Congratulations are in order for your paper’s standing in the community, as Nov. 29’s letters pages showed no less than five out of the six letters published as thoughtful comments on the increasingly dysfunctional state of our politics.
Jim Bergot drew attention to an elected provincial Opposition having little or no effect on decisions; Art Skipsey pointed to perpetually unbalanced budgets with increasingly underfunded services; Stan Gauthier listed the protracted inaction — indeed, tacit encouragement — of our governments on ever-rising pollution; Bernie Smith showed the crippling effect of privatized debt on all government expenditures and a steadily declining voter participation across the nation; and Bernice Hathaway illustrated how party ‘yes-men’ relay their leader’s ideas to electors, rather than seeking electors views to refer to government.
These are fundamental faults, forcing Oppositions to address symptoms while the root causes remain untouched. Examples abound; electoral reform gets lip service but absolutely no action, year after year; an un-questioned but inherently corrupt system of private donations for funding political parties and governments allows small numbers of wealthy pipers to call the tune, while all effort is dissipated in coping with the fall-out.

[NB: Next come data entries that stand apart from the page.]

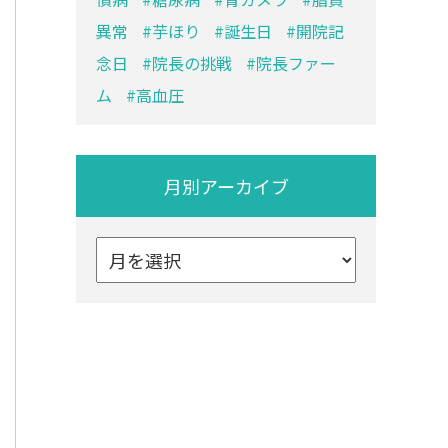
異常
芋ほり
誕生日
開院記
念日
院長の挑戦
院長ファー
ム
高血圧
月別アーカイブ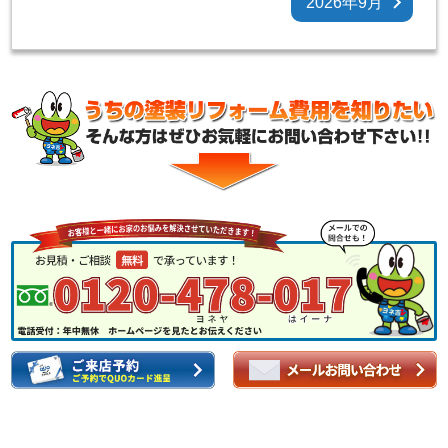
2026年9月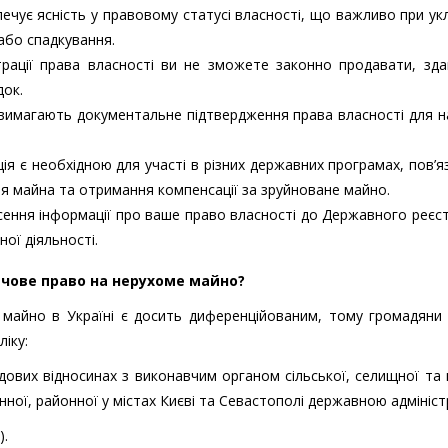
ечує ясність у правовому статусі власності, що важливо при ук
 або спадкування.
трації права власності ви не зможете законно продавати, зда
док.
 вимагають документальне підтвердження права власності для 
я є необхідною для участі в різних державних програмах, пов’я
я майна та отримання компенсації за зруйноване майно.
есення інформації про ваше право власності до Державного реєс
ої діяльності.
ечове право на нерухоме майно?
е майно в Україні є досить диференційованим, тому громадяни
іку:
дових відносинах з виконавчим органом сільської, селищної та 
онної, районної у містах Києві та Севастополі державною адмініст
).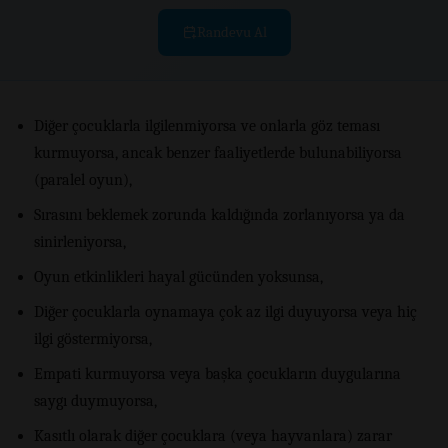
Randevu Al
Diğer çocuklarla ilgilenmiyorsa ve onlarla göz teması
kurmuyorsa, ancak benzer faaliyetlerde bulunabiliyorsa
(paralel oyun),
Sırasını beklemek zorunda kaldığında zorlanıyorsa ya da
sinirleniyorsa,
Oyun etkinlikleri hayal gücünden yoksunsa,
Diğer çocuklarla oynamaya çok az ilgi duyuyorsa veya hiç
ilgi göstermiyorsa,
Empati kurmuyorsa veya başka çocukların duygularına
saygı duymuyorsa,
Kasıtlı olarak diğer çocuklara (veya hayvanlara) zarar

A publicly-funded state next door has not run a deficit in 50 years and has no debt at all, while our privately-funded Canadian governments have $63 billion of total interest costs annually, driving all programs into perpetual underfunding. Can these absolutely basic boondoggles possibly be called ‘sound business management’, or ‘responsible government’?
No wonder voters stay at home in dismayed disillusion; we really need an utterly different politics. Any party with electoral reform and national funding of parties and national needs as absolute priorities, would find itself stampeded into power. Where is it hiding?